▶ [Required action]: In your copy, leave out the pictures and repeat the entries below exactly.

▶ [Available data]:
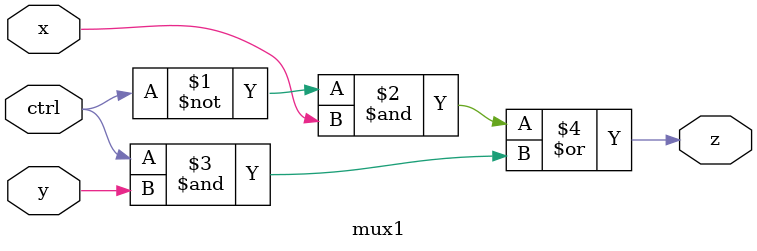
<source format=v>
module mux1(output z, input ctrl, input x, input y);
    //implemento un multiplexer da 2 ingressi da un bit
    //se ctrl = 1 allora x else y:
    assign
        z = (~ctrl & x) | (ctrl & y);
endmodule
</source>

▶ [Problem solution]:
<source format=v>
module mux1(output z, input ctrl, input x, input y);
    //implemento un multiplexer da 2 ingressi da un bit
    //se ctrl = 1 allora x else y:
    assign
        z = (~ctrl & x) | (ctrl & y);
endmodule
</source>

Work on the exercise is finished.